Am heutigen 7.9.11 sind Unterlagen zu den Gebühren der Stadt Mülheim für 2012 gekommen. Für 2012 sollen die Gebühren für Müllabfuhr, Straßenreinigung und Abwasserbeseitigung alle erneut steigen, wenn es nach den jetzt eingetroffenen Vorlagen der Verwaltung geht, die im Umweltausschuss am 15.9. und im Rat am 6.10.11 beschlossen werden sollen.

Vorab: Diese 3 Gebühren müssen jährlich kostendeckend berechnet werden und das unabhängig vom städtischen Haushalt in einem separaten Gebührenhaushalt für jede der 3 Gebühren.

Bei Straßenreinigung und Müllabfuhr sollen die Gebühren so differenziert erhöht werden, dass die durchschnittliche Steigerung nicht auszumachen ist.

  1. Bei Bio- oder Restmülltonnen sollen die Gebühren zwischen 8 und 10,2% steigen, je nach Tonnenvolumen.
  2. Bei Straßenreinigung 3,6 bzw. 3,7% für Straßen der Kategorie B und zwischen 14 und 14,9% in der Kategorie C.
  3. Die Gebühren für Winterdienst sollen um 8,5% für W2-Straßen und um 42% für W1-Straßen steigen.
  4. Die Abwassergebühren sollen um durchschnittlich 17,7% steigen.

Nahezu alle Zahlen und geplante Erhöhungen sind nicht nachvollziehbar.

Dabei hat das Umweltamt endlich gezwungenermaßen aufgrund eines OVG-Urteils nicht nur Prognosezahlen gegenüber gestellt, bei Mülabfuhr, Abwasserbeseitigung und Straßenreinigung auch Ist-Zahlen 2010 des Gebührenbedarfs aufgeführt.

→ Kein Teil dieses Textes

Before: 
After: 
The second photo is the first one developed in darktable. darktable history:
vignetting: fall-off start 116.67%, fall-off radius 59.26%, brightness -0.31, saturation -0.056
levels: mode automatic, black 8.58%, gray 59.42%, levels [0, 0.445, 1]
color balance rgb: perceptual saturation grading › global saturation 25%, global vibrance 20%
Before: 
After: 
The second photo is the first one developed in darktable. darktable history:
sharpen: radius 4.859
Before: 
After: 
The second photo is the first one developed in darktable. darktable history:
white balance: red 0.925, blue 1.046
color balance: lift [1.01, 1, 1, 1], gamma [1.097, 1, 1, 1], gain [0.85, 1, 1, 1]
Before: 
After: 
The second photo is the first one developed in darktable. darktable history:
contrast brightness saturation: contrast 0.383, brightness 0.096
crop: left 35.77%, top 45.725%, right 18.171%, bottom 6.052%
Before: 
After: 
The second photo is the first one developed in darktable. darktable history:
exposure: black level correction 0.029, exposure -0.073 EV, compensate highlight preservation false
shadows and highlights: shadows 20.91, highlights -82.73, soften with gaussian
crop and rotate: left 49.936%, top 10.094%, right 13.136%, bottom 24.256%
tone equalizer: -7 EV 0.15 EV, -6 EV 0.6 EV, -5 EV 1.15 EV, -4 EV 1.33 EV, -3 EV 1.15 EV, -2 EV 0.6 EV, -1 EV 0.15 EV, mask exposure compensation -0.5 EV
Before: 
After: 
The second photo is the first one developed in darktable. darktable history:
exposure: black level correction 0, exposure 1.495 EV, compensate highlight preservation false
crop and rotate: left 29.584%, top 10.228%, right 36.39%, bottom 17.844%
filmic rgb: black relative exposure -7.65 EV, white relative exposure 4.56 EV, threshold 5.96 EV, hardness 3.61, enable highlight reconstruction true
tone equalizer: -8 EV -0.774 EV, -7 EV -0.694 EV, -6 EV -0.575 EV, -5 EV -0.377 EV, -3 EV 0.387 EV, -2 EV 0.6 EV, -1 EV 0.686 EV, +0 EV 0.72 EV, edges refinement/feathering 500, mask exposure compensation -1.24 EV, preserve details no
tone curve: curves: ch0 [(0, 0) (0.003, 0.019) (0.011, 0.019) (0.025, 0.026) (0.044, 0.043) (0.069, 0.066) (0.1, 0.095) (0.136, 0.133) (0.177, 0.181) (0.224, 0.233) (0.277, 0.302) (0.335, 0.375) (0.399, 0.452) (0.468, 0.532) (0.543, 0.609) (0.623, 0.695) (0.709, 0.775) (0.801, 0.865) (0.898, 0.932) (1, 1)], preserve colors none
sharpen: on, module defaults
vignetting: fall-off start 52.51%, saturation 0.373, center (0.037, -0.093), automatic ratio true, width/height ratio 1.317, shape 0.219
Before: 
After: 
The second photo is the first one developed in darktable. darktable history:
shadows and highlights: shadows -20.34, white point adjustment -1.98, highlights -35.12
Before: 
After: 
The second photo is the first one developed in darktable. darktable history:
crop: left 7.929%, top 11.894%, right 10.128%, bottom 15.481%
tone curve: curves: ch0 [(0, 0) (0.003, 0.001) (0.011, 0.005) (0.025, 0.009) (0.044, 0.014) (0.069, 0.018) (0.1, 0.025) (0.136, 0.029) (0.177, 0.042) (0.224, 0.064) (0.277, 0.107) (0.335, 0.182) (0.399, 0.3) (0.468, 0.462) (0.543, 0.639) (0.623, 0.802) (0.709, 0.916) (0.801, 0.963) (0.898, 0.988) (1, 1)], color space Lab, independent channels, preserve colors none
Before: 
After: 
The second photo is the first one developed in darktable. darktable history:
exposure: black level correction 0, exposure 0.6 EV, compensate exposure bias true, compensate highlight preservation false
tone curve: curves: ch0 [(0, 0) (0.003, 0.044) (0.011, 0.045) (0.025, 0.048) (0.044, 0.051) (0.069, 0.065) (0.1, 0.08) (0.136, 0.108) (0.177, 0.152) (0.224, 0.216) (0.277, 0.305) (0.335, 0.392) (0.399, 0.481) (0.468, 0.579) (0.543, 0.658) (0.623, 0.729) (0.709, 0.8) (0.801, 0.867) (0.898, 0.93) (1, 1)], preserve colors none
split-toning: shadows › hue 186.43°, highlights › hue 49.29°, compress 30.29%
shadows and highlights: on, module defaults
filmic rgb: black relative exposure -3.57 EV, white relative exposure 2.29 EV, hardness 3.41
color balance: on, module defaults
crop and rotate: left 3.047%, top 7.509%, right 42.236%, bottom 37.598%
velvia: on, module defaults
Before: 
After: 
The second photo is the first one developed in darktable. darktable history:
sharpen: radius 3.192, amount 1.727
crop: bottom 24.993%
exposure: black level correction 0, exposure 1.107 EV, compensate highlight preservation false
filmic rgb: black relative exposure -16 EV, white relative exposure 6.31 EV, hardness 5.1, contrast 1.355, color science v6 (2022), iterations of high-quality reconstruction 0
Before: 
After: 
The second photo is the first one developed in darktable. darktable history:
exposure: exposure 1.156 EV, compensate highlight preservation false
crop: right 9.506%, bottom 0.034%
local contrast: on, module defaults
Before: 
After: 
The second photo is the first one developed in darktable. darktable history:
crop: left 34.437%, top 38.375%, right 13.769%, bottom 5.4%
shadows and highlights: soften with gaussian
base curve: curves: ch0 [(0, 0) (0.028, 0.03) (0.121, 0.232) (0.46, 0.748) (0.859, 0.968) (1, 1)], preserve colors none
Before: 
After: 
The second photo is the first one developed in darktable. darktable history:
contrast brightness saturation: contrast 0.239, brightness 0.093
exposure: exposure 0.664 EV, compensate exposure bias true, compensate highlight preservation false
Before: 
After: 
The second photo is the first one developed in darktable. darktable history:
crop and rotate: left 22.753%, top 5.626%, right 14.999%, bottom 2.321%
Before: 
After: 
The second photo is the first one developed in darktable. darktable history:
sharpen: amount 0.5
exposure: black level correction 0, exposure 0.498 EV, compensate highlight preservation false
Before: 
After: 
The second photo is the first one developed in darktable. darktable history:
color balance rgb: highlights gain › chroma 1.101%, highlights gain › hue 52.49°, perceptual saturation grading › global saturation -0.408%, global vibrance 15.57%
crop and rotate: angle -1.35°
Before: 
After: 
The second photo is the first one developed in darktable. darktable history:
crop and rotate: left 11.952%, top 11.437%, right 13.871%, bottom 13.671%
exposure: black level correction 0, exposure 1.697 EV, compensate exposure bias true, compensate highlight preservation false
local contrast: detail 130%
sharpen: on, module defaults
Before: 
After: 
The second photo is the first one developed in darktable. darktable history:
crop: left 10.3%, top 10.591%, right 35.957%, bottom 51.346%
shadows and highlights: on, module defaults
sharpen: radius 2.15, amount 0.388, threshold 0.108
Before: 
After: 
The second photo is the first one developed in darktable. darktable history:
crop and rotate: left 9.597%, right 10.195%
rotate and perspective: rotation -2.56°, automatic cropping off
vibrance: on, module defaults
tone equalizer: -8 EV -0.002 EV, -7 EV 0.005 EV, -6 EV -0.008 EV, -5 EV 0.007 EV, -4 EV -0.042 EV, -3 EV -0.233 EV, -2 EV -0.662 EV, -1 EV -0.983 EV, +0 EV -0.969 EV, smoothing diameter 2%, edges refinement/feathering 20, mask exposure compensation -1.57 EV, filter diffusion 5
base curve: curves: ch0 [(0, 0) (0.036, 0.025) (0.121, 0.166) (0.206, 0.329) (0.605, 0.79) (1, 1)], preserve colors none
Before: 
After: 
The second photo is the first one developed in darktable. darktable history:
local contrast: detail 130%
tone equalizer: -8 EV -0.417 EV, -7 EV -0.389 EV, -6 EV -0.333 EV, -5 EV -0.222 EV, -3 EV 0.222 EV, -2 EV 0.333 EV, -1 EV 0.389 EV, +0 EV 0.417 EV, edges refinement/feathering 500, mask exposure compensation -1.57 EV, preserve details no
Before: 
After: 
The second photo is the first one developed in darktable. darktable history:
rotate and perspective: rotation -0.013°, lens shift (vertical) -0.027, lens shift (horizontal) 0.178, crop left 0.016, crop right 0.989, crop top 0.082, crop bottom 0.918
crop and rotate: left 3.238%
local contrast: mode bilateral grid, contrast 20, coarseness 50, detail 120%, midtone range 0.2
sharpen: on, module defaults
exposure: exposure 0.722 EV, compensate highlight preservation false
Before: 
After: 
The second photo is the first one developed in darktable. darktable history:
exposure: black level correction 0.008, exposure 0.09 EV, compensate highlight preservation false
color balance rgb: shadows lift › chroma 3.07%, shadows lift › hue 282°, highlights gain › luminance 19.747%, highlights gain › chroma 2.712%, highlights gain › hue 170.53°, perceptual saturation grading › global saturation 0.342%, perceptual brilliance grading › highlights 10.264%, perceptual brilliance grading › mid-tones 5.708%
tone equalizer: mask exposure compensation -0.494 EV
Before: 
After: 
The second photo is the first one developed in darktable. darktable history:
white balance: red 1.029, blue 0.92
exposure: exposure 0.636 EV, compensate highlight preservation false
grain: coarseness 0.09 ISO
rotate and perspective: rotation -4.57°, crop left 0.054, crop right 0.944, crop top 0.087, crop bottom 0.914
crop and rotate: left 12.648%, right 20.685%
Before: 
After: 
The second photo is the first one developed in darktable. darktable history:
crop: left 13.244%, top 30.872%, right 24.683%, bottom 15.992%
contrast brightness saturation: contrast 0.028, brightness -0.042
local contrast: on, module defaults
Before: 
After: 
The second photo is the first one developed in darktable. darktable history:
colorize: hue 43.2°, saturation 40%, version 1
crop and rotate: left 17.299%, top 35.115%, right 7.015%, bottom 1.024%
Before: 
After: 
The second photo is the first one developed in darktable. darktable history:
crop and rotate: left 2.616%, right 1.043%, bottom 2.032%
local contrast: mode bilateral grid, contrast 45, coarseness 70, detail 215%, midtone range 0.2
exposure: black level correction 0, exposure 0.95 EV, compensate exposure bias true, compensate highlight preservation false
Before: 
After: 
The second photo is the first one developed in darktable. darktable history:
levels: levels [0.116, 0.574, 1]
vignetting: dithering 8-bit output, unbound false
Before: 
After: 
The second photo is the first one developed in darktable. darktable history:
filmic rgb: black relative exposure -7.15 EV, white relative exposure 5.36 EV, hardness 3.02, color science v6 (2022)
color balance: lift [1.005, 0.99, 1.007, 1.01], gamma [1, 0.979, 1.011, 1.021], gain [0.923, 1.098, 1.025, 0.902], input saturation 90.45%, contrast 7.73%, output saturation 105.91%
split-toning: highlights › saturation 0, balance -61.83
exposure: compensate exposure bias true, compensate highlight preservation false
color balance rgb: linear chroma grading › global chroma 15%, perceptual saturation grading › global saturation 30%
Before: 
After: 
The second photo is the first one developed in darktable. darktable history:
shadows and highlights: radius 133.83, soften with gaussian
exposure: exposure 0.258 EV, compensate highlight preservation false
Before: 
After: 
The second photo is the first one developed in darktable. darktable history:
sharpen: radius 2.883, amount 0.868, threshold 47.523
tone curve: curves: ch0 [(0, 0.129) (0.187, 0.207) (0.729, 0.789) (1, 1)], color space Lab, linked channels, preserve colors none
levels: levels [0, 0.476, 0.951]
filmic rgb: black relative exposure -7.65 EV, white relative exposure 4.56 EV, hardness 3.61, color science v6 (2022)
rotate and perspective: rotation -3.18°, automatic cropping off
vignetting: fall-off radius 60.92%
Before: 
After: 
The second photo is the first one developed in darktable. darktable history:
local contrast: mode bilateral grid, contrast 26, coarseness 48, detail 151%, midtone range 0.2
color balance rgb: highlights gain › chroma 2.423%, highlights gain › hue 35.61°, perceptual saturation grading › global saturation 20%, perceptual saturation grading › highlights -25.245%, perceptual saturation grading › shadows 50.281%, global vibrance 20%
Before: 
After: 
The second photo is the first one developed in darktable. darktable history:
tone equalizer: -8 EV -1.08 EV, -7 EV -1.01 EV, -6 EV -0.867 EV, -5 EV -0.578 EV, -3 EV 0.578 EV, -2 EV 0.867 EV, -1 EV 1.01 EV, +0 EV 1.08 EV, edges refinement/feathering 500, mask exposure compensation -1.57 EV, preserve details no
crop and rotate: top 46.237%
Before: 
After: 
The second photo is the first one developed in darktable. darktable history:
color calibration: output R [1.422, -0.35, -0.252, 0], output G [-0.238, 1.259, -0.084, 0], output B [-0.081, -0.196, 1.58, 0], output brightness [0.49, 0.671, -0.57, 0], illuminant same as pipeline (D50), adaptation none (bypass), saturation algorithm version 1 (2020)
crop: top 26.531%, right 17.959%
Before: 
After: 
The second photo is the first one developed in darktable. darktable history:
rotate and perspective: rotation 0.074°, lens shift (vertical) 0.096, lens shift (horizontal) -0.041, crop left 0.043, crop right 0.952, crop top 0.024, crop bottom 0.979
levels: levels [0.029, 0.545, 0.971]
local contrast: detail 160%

Und dennoch sind die Kalkulationen kaum nachvollziehbar:

So wird z.B. behauptet, der Gebührenbedarf 2012 für Straßenreinigung habe sich „gegenüber der Kalkulation 2010 um 2% erhöht“, womit irgendwie Erhöhungen bis zu 15% gerechtfertigt werden. Doch in der Tabelle zum Gebührenbedarf steht: Ist 2010 4,283 Mio. €/ Ansatz 2011 4,333 Mio. €/ Ansatz 2012 4,219 Mio. €. Woher die 2%-Steigerung des Bedarfs kommen soll, geben die Zahlen nicht her, denn anscheinend war bereits der letztjährige Ansatz ebenfalls höher als die realen Aufwendungen, denn zu den Ist- Zahlen für 2010 von 4,096 Mio. € wurden noch 200 Tausend angebliche Unterdeckung aus Vorjahren hinzuaddiert.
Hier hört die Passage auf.